The Leonids are best viewed around midnight local time. To catch a glimpse, stay in the area of the city or street lights and go awry for winter weather. Look around the sun, the sky is flat, and you eat in the shade in less than 30 minutes, and you will start to see meteors.

NASA advises patience if the shows longer than it was before dawn, you might find time in the dark enough for a bit - so you still have plenty of time to get close up.

Total lunar eclipse.

A lunar eclipse is also set to be set for this week.

The moon will enter the Earth's shadow to create an partial lunar eclipse on November 18-19.

In this total lunar eclipse, the moon falls within the darkest part of the Earth's shadow. In this eclipse, the whole moon is essentially destroyed by the planet's umbra - as it isn't a part of Earth's shadow. According to NASA, that 99% of the moon's disk will lie within the Earth's umbra.
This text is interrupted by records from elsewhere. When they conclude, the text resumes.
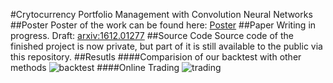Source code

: #Crytocurrency Portfolio Management with Convolution Neural Networks
##Poster
Poster of the work can be found here: [Poster](https://github.com/kumkee/SURF2016/blob/master/poster.pdf)
##Paper
Writing in progress. Draft: [arxiv:1612.01277](http://arxiv.org/abs/1612.01277)
##Source Code
Source code of the finished project is now private, but part of it is still available to the public via this repository.
##Resutls
####Comparision of our backtest with other methods
![backtest](https://raw.githubusercontent.com/kumkee/SURF2016/328403c68c7d2c290aaecdad1a4c413a6fa3b7d6/images/back-test.png)
####Online Trading
![trading](https://raw.githubusercontent.com/kumkee/SURF2016/386d4adbe7b963d28d4dca247a31e812afa2b0a5/images/ol-trading.png)
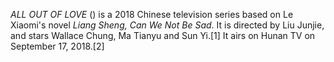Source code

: _ALL OUT OF LOVE_ () is a 2018 Chinese television series based on Le Xiaomi's novel _Liang Sheng, Can We Not Be Sad_. It is directed by Liu Junjie, and stars Wallace Chung, Ma Tianyu and Sun Yi.[1] It airs on Hunan TV on September 17, 2018.[2]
The partial lunar eclipse is supposed to last about 3 hours, 30 minutes, thereby making it the longest partial eclipse in more than 50 years.

Why is the moon red?

NASA said, the same phenomenon which makes the sky blue and the sunsets red make the moon red during a lunar eclipse. The process is called Rayleigh Scattering and NASA said that it explained it. The process uses the technique that is called and the process can be explained that: "Rayleigh Scattering" causes the moon to turn red with the addition of the moon, the sky, the sunset and the sky, the planet the time of moon the moon exploded."

Sunlights move through the atmosphere and scatter it as much as red light and the sun can also transmit other light energy without ever reaching our eyes. Red light, however, spreads the wide wavelength away and moves the bright red light through the atmosphere, thereby traveling it farther farther.

During a lunar eclipse, the moon turns red because the only sunlight passing through the Earth's atmosphere, allowing the most dust or clouds in the Earth's atmosphere to get more snow and a cloud red moon erupted will appear.